Are you guilty of ‘genteelism’?

17 October 2020

9:00 AM

17 October 2020

9:00 AM

‘Everyone’s been very kind to my husband and I,’ said someone behind me in a (spaced) queue. That is the classic genteelism. We are taught when young not to say ‘Me and my friend went swimming’ and end up talking nonsense. We’d never say ‘very kind to I’, but the genteel yoking cannot be shaken off.

I’ve been entertained by looking up ‘Genteelism’ in the first edition of Henry Fowler’s Modern English Usage (1926). He characterised it as ‘the rejecting of the ordinary natural word that first suggests itself to the mind, and the substitution of a synonym that is thought to be less soiled by the lips of the common herd, less familiar, less plebeian, less vulgar, less improper, less apt to come unhandsomely betwixt the wind and our nobility’. (Like Wodehouse, Fowler expected his readers to recognise a Shakespeare quotation. Here it is Hotspur’s account of the complaint by a well-dressed lord about soldiers carrying dead bodies past him.)


Some examples that Fowler gives convince. It sounds niminy-piminy to use assist instead of help; distingué for striking; edifice for building; endeavour for try; odour for smell; perspire for sweat; sufficient for enough.

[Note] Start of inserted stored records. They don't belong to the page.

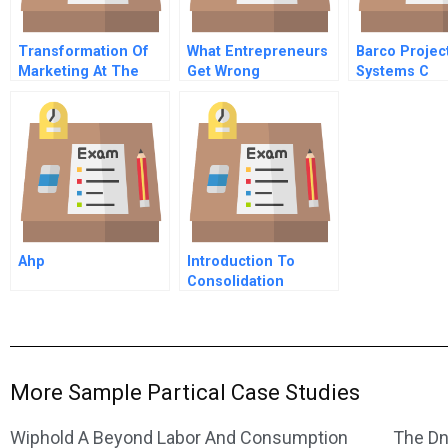
Transformation Of
What Entrepreneurs
Barco Projec
Marketing At The
Get Wrong
Systems C
Ohio Art Company B
Ahp
Introduction To
Consolidation
Accounting Googles
Acquisition Of Waze
More Sample Partical Case Studies
Wiphold A Beyond Labor And Consumption
The Dn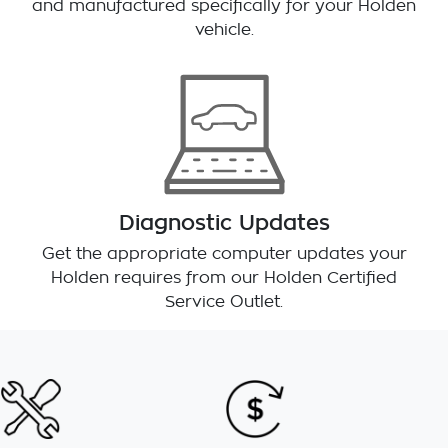
and manufactured specifically for your Holden
vehicle.
Diagnostic Updates
Get the appropriate computer updates your
Holden requires from our Holden Certified
Service Outlet.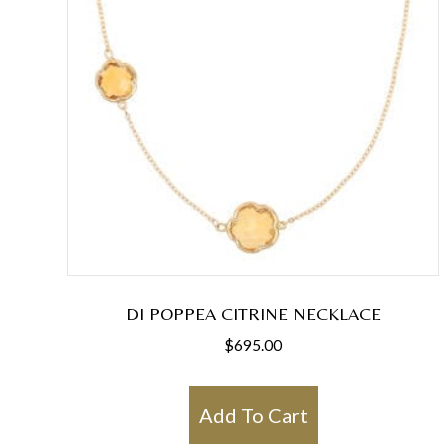
DI POPPEA CITRINE NECKLACE
$
695.00
Add To Cart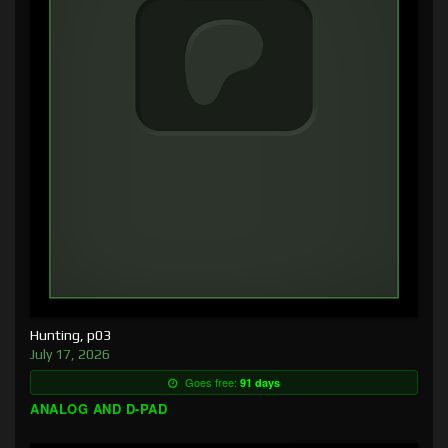
Hunting, p03
July 17, 2026
Goes free:
91 days
ANALOG AND D-PAD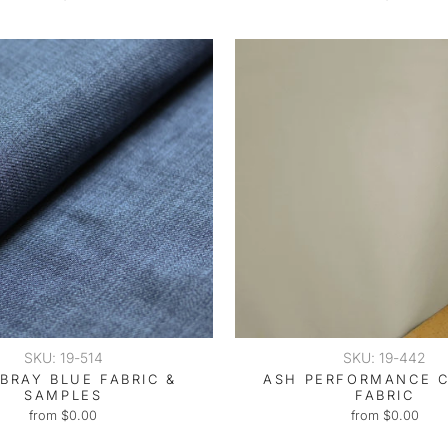
SKU: 19-514
SKU: 19-442
BRAY BLUE FABRIC &
ASH PERFORMANCE 
SAMPLES
FABRIC
from $0.00
from $0.00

But there are surprises. Instead of stomach, Fowler counsels belly, which I wouldn’t use in most circumstances. Always to use drunk in place of tipsy would be too hard on people like my husband.

Fowler prefers looking-glassto the genteelism mirror. In this he adumbrates the U (upper-class) choice identified in Noblesse Oblige, published in 1956. Similarly with sofa for couch, and napkin for serviette. Such genteelisms are not the usage of the gentry. But commenting on mirror, Fowler allows its use in marble halls. There is no such straining for aristocratic grandeur in the use of mirror today — nor always then, if the Daily Mirror (founded 1903) is evidence.

Some of Fowler’s genteelisms also come in his list of ‘Wardour Street’ terms, by which meant archaisms, like the antiques sold there. These include anent for about and ere for before. I don’t know anyone who’d use those seriously now. Today, a shifting list of politically taboo words governs our own genteelisms.